Exercise details:
With the material below, print exactly the lines between the line holding "Y(mm/s-2), t=0.6: 180 -> 120" and the line holding "Z(mm/s-2), t=1.8: 300 -> 200", inclusive. Add nothing else.

Input material:

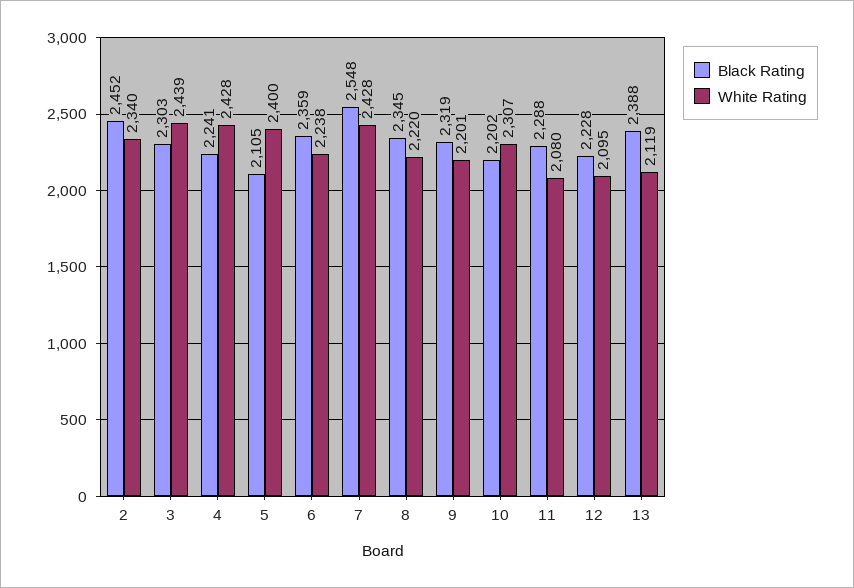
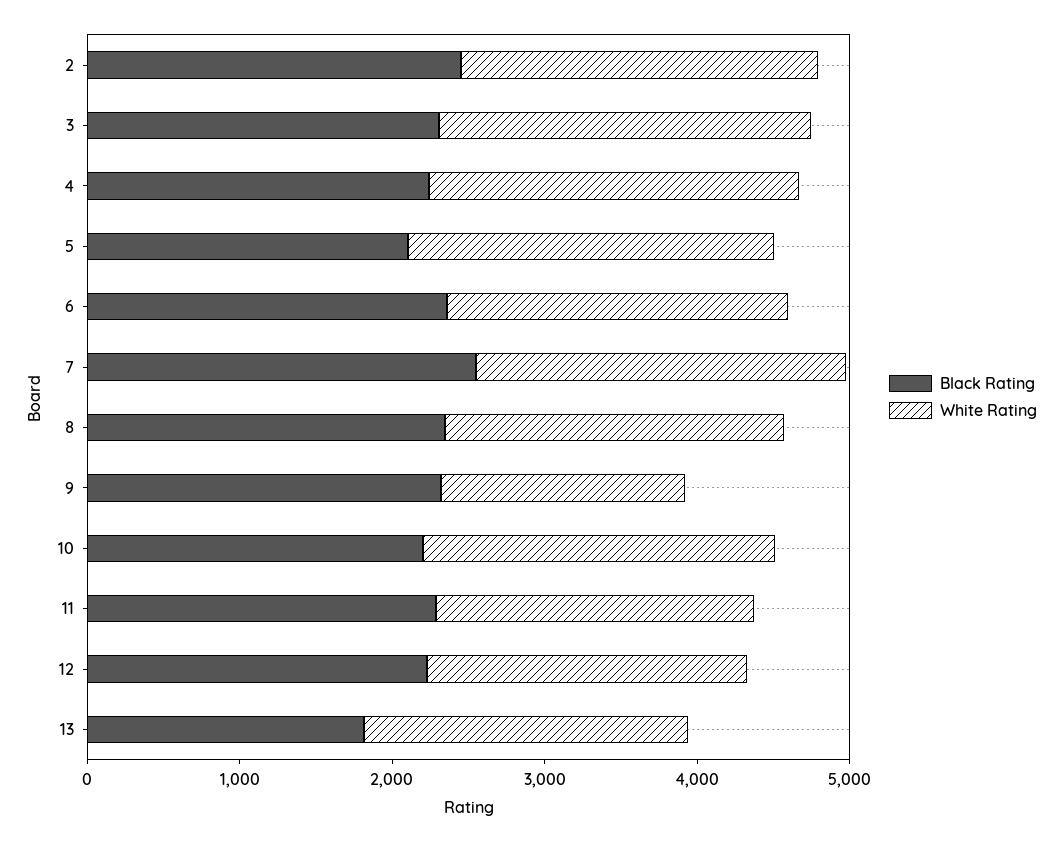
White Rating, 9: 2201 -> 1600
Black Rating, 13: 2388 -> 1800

--

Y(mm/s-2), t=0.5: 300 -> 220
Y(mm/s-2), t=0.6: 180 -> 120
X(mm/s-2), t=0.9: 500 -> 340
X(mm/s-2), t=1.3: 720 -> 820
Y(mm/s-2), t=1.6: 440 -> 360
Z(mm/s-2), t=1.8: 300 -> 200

Task answer:
Y(mm/s-2), t=0.6: 180 -> 120
X(mm/s-2), t=0.9: 500 -> 340
X(mm/s-2), t=1.3: 720 -> 820
Y(mm/s-2), t=1.6: 440 -> 360
Z(mm/s-2), t=1.8: 300 -> 200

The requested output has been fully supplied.